Prep 25 mins
Cook 25 mins
This recipe came from a girl I work with!
- 3 chicken breasts
- 1 lime
- 1 medium yellow onion, chopped
- 2 poblano peppers, chopped into 1/4 ",pieces and seeded
- 1⁄2 cup sour cream
- 1 (8 ounce) carton whipping cream
- 1 cup shredded monterey jack cheese
- 1⁄4 cup butter
- salt, to taste
- pepper, to taste
- thyme, to taste
- Shake pepper and thyme on chicken breasts.
- Melt butter in skillet and brown the chicken (do not cook all the way thru because you are still going to put it in the oven).
- Set aside in a baking dish and preheat oven to 375 degrees.
- In a saute pan, melt butter and saute onion and poblano peppers till soft.
- Take 3/4 of the onion and pepper mixture and place in blender along with a dash of salt.
- Add sour cream and whipping cream to reach a thick consistency (about 1/4 of the carton).
- Turn on blender and puree, leaving some of the texture- set aside.
- Place chicken breasts in a baking dish, squeeze lime juice on each breast, then pour the pureed mixture over them.
- Take the remainder of the peppers and onion and place them on top of the chickens.
- Cover the top with cheese and lightly sprinkle thyme on top of everything.
- Place in the oven uncovered for 25 minutes- the cheese will be starting to brown by then.
- Serving suggestion: With rice!
This recipe is delicious!

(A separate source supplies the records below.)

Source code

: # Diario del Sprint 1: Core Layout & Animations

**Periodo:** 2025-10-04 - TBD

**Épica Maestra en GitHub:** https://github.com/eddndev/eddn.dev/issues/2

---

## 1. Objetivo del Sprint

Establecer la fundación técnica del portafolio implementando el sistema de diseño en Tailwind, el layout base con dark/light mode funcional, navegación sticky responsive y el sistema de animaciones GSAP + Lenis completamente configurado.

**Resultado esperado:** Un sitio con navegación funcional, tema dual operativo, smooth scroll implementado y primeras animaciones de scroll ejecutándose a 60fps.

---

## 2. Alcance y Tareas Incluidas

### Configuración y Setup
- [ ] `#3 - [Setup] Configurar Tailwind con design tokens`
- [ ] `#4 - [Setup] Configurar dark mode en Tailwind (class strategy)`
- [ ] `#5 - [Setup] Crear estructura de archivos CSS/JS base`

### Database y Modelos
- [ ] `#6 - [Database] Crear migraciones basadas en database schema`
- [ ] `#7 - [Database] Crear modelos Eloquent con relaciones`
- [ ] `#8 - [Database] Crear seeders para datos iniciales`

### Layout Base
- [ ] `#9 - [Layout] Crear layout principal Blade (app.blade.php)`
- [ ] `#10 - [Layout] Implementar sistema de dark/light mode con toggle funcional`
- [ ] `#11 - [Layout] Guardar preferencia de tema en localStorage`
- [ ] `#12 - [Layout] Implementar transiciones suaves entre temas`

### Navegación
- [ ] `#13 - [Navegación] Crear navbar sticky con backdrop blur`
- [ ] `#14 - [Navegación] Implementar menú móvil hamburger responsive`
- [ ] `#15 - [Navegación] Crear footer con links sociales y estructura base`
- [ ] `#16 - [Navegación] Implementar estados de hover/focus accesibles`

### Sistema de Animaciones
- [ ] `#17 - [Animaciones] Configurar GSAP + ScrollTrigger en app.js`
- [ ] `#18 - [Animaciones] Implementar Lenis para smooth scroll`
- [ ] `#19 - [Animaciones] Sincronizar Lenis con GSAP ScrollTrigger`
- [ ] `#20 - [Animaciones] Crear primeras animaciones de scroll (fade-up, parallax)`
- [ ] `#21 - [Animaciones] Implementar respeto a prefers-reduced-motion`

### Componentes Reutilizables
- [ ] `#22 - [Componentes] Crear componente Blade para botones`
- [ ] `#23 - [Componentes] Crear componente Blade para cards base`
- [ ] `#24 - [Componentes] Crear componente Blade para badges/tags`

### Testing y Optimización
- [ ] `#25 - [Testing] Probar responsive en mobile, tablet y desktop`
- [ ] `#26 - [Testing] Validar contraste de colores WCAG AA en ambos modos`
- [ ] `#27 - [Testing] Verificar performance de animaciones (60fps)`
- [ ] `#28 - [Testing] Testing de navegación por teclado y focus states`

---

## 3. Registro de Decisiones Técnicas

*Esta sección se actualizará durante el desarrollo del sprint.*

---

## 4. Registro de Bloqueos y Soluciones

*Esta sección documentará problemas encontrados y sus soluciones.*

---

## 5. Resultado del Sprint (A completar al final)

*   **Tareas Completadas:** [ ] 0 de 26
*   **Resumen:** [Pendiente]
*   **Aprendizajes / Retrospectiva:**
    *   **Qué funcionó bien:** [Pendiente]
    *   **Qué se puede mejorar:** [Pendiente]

I didn't really have the problem with things separating but I wonder if it has to do with the butter. It tasted really good with cilantro on top after it was done baking!
This was wonderful!!! It is a new favorite for me! I served it over Pobano Rice (Green Poblano Rice) and it was perfection. The sauce did seperate as other have said, but it tasted too good to care. Thanks for posting!!
As the other reviewer stated the sauce separates, I wonder if this is due to the lime juice. The lime juice gives a nice flavor so I'd like to try and work with the recipe to figure out the right consistency.